**Instructions for the task:** The required output consists solely of the lines from the line containing "199. Neufer PD, Bamman" through the end of the records, copied exactly.

**Material for this exercise:**

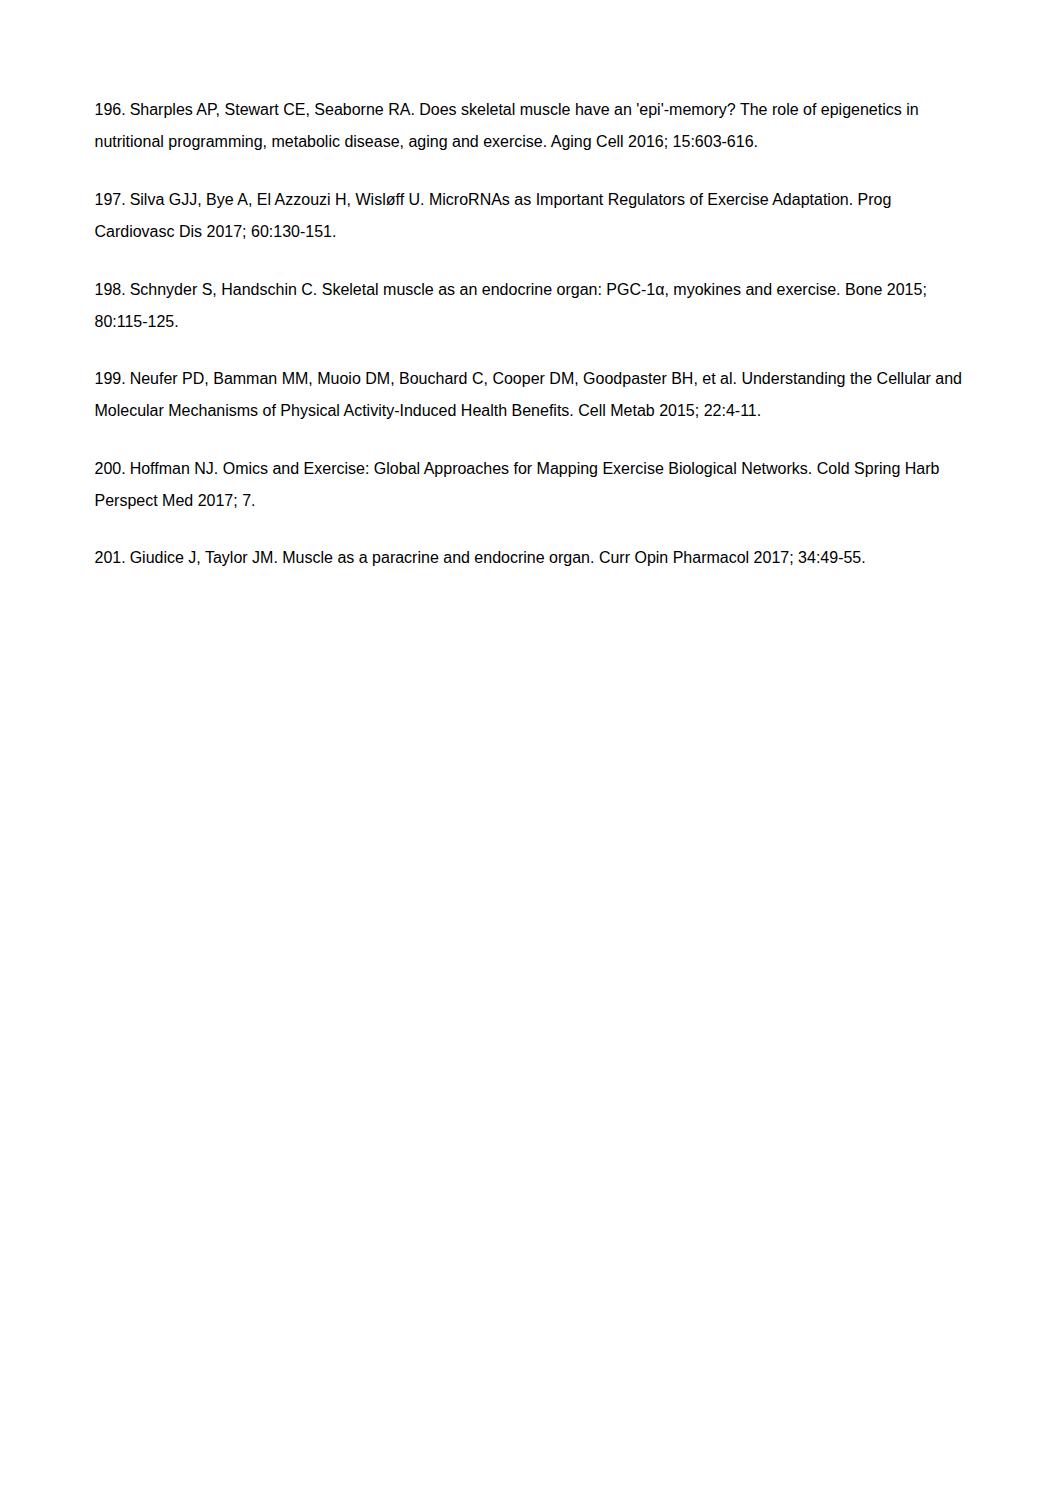196. Sharples AP, Stewart CE, Seaborne RA. Does skeletal muscle have an 'epi'-memory? The role of epigenetics in nutritional programming, metabolic disease, aging and exercise. Aging Cell 2016; 15:603-616.
197. Silva GJJ, Bye A, El Azzouzi H, Wisløff U. MicroRNAs as Important Regulators of Exercise Adaptation. Prog Cardiovasc Dis 2017; 60:130-151.
198. Schnyder S, Handschin C. Skeletal muscle as an endocrine organ: PGC-1α, myokines and exercise. Bone 2015; 80:115-125.
199. Neufer PD, Bamman MM, Muoio DM, Bouchard C, Cooper DM, Goodpaster BH, et al. Understanding the Cellular and Molecular Mechanisms of Physical Activity-Induced Health Benefits. Cell Metab 2015; 22:4-11.
200. Hoffman NJ. Omics and Exercise: Global Approaches for Mapping Exercise Biological Networks. Cold Spring Harb Perspect Med 2017; 7.
201. Giudice J, Taylor JM. Muscle as a paracrine and endocrine organ. Curr Opin Pharmacol 2017; 34:49-55.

**Exercise response:**
199. Neufer PD, Bamman MM, Muoio DM, Bouchard C, Cooper DM, Goodpaster BH, et al. Understanding the Cellular and Molecular Mechanisms of Physical Activity-Induced Health Benefits. Cell Metab 2015; 22:4-11.
200. Hoffman NJ. Omics and Exercise: Global Approaches for Mapping Exercise Biological Networks. Cold Spring Harb Perspect Med 2017; 7.
201. Giudice J, Taylor JM. Muscle as a paracrine and endocrine organ. Curr Opin Pharmacol 2017; 34:49-55.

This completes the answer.